TASK REQUIREMENTS →
A – Translate this sentence from the Migron article into Spanish: "Gutman also told the committee that her home was movable, and could have been transferred elsewhere, rather than demolished, if the land was an issue."
B – Write a continuation of the Migron article, starting after its final sentence.

DOCUMENT SECTION →
-----
According to Gutman, IDF officers visited her home weeks before the demolition, and said she and her husband would be warned in advance and allowed to pack their belongings. However, she was never warned, nor was she presented with a demolition order when her home was razed, she said.

The High Court of Justice ruled this summer that the Migron outpost should be destroyed by the end of the March because it was built without the proper government permits on private Palestinian property. Settlers note that it was constructed with funding from the Ministry of Construction and Housing and that the status of their land has never been properly adjudicated.

The three houses demolished in September have a separate status from the rest of the outpost, because they were built after the government asked Migron residents to move their homes to the nearby Adam settlement, in 2008. Migron residents had argued that the fate of the three homes should not be separated from that of the outpost.

Gutman also told the committee that her home was movable, and could have been transferred elsewhere, rather than demolished, if the land was an issue.

“All of our furniture, our kitchen, minimal things every house needs were destroyed for no reason,” Migron resident Avital Gefen told the committee.

Although she brought her children to neighbors’ homes that night, Gefen said that since the demolition, her baby, who was two weeks old at the time, no longer breast-feeds, and her six-year-old refused to return to school for weeks.

“No one took responsibility; no one came to talk to us. Where are the social workers, the psychologists?” Gefen asked.

Binyamin Regional Council Secretary- General Moshie Asher said he sent psychologists and social workers to work with individuals and the Migron community as a whole. He said he did not receive extra funds from the government for the psychological aid or for rebuilding infrastructure that was damaged during the demolition.

Later in the meeting, Gal Cohen, an attorney in the Defense Ministry, said that due to its illegal status, Migron was not officially a part of Binyamin or any other regional council, which is why no extra funding was received.

Azoulay said he would contact the Prime Minister’s Office, the Education Ministry and the Welfare and Social Services Ministry and ask that they help with Migron children’s “mental welfare.”

“Something is missing here,” he told Asher and Migron residents. “At the end of the day, someone has to help you and you shouldn’t have to take an initiative on your own.”
-----
Stored records
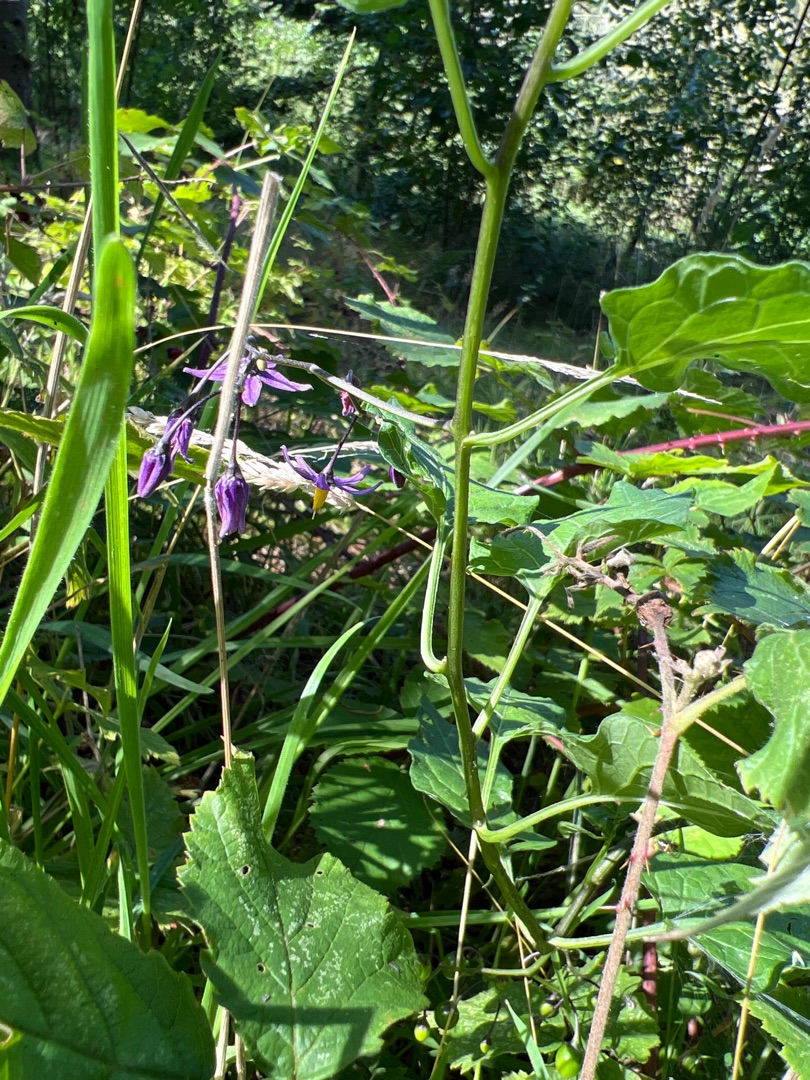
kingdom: Plantae
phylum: Tracheophyta
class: Magnoliopsida
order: Solanales
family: Solanaceae
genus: Solanum
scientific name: Solanum dulcamara
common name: Bittersød natskygge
-----
RESPONSE LIST →
A – Gutman también le dijo al comité que su casa era móvil y que podría haberse trasladado a otro lugar, en vez de ser demolida, si el terreno era un problema.

B –
Another topic discussed by the committee was possible monetary compensation for property that was destroyed.

However, representatives from the Justice and Finance ministries said that such a move would be impossible without a cabinet decision or new legislation.

Keren Dahari of the Justice Ministry said that the government had tried in the past, and was still trying, to come to an agreement with residents of illegal outposts. The problem was “there are no takers,” she said.

She added that government compensation for homes built on private Palestinian land would set a complicated precedent.

The committee chairman said he would tell the Prime Minister’s Office and the Finance Ministry that the families whose homes were demolished should receive compensation, because the state could not “harm them and then act like nothing happened.”

Only National Union lawmakers spoke during the meeting, although others, such as MK David Rotem (Israel Beiteinu) and MK Yulia Shamolov Berkovich (Kadima), were in attendance.

MK Ya’acov Katz (National Union) took offense that “minority groups,” a politically correct term for Arabs, were hired to pack and move the contents of the homes being demolished.

MK Arye Eldad (National Union) asked for explanations as to why the homes were demolished late at night, and said anyone who harmed the welfare of children “should face criminal consequences.”

“I never saw someone destroy an illegal Arab village at night – or at all,” Eldad said. “Even if an Arab home was ordered to be demolished, their property wasn’t destroyed.”